# Pandas

[**Pandas**](https://pandas.pydata.org/pandas-docs/stable/user_guide/10min.html) is an open-source, high-performance Python data analysis toolkit. Pandas works with **tabular data**, similar to what you'd see in an Excel spreadsheet. The two data structures are **Series** (a one-dimensional array), and **DataFrames** (two-dimensional arrays, ie. tables). It does technically sit on top of NumPy, but unlike NumPy, you can have columns of different data types. 

Pandas will not always be necessary - you can still perform your analysis with just NumPy if you are working with homogenous, numerical data only. It is faster for up to 500K rows, has faster indexing, and consumes less memory than Pandas. [This](https://www.geeksforgeeks.org/difference-between-pandas-vs-numpy/) article makes a good comparison of the two.

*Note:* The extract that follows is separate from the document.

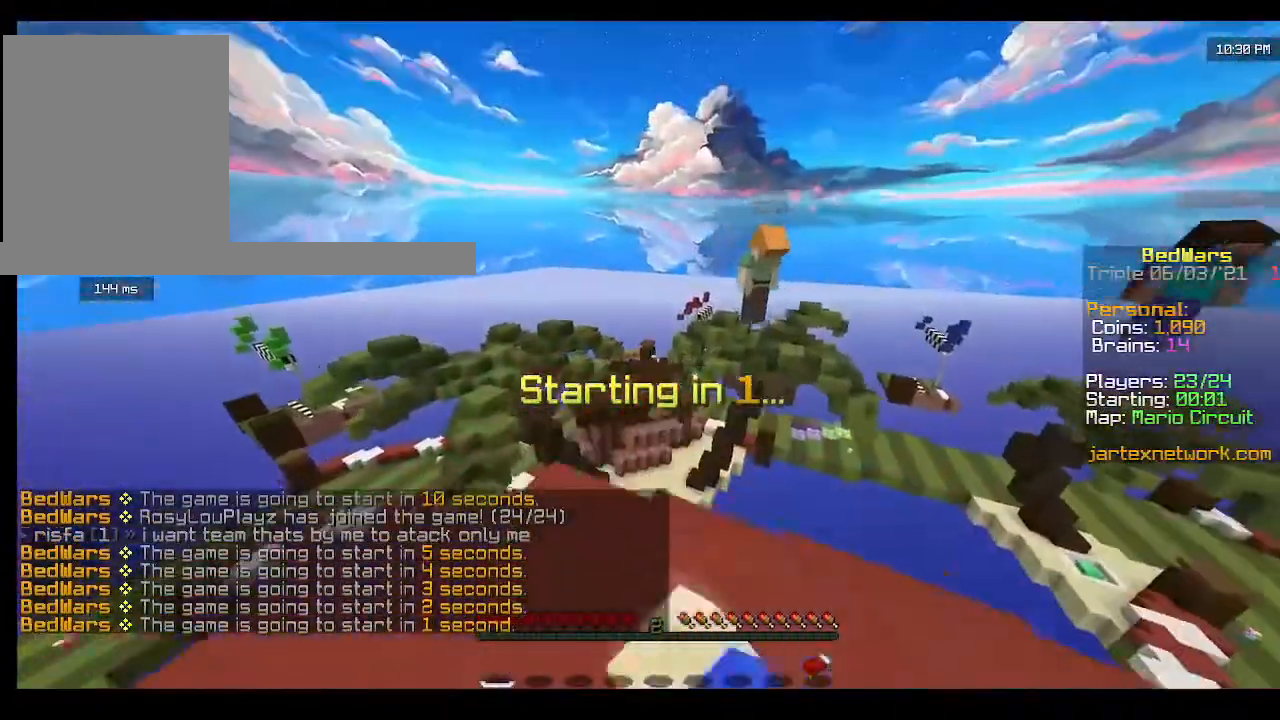
{"keys": ["w"], "mouse": [], "events": [[300, "mouse_left", "down"], [400, "mouse_left", "up"]]}
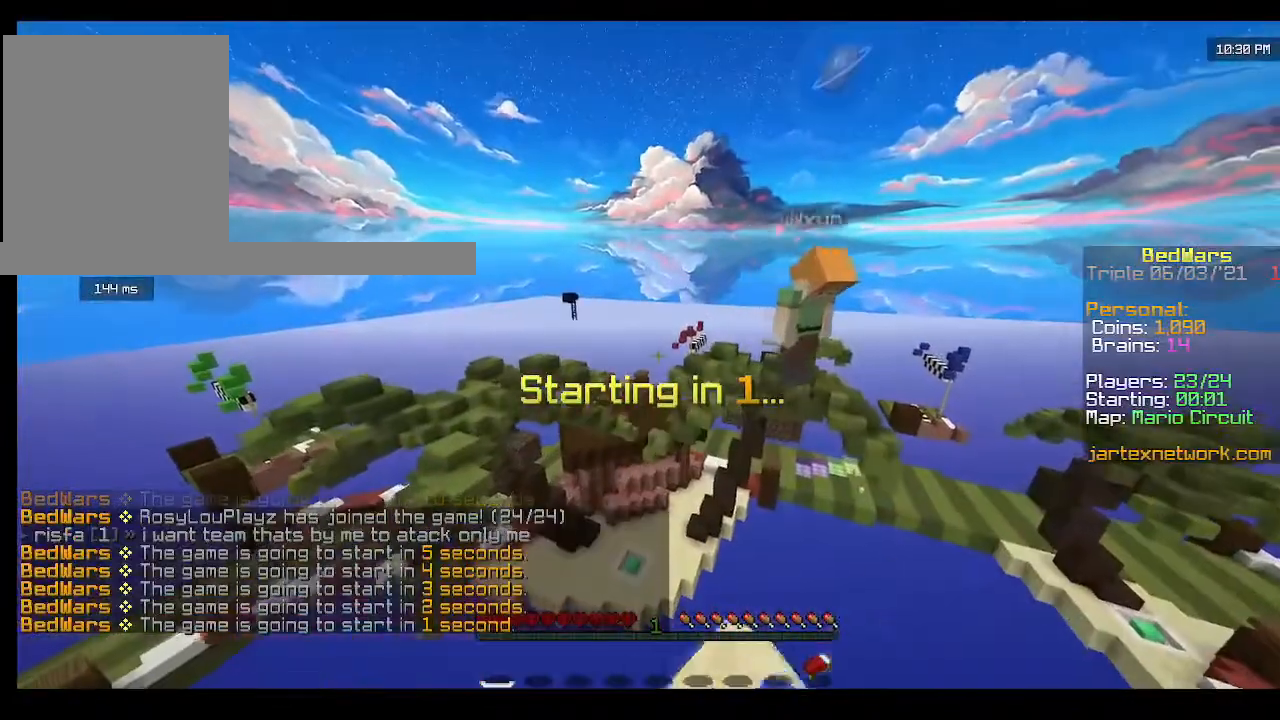
{"keys": ["w"], "mouse": ["left"], "events": [[133, "mouse_left", "down"]]}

Pandas is excellent for data wrangling, as it has robust tools for handling missing values, filtering, merging and joining datasets, and other manipulation tools. It is also very well integrated with other libraries, such as **Matplotlib** and **Seaborn** for data visualization, and **Scikit-learn** for machine learning, which allow Pandas Series and DataFrames to be passed directly into their methods and functions.

Pandas is often imported with the alias `pd`.

## Series

[Series](https://www.w3schools.com/python/pandas/pandas_series.asp) are a one-dimensional data structure, usually a single, isolated "column" of a larger DataFrame. Unlike a regular Python list, or even a NumPy 1D array, Pandas Series can have **labelled** indexes. If the index labels are not specified, then they are by default the index position. 

Create a Series by using `pd.Series([])`. It will accept a Python list, a NumPy array, or a Python Dictionary.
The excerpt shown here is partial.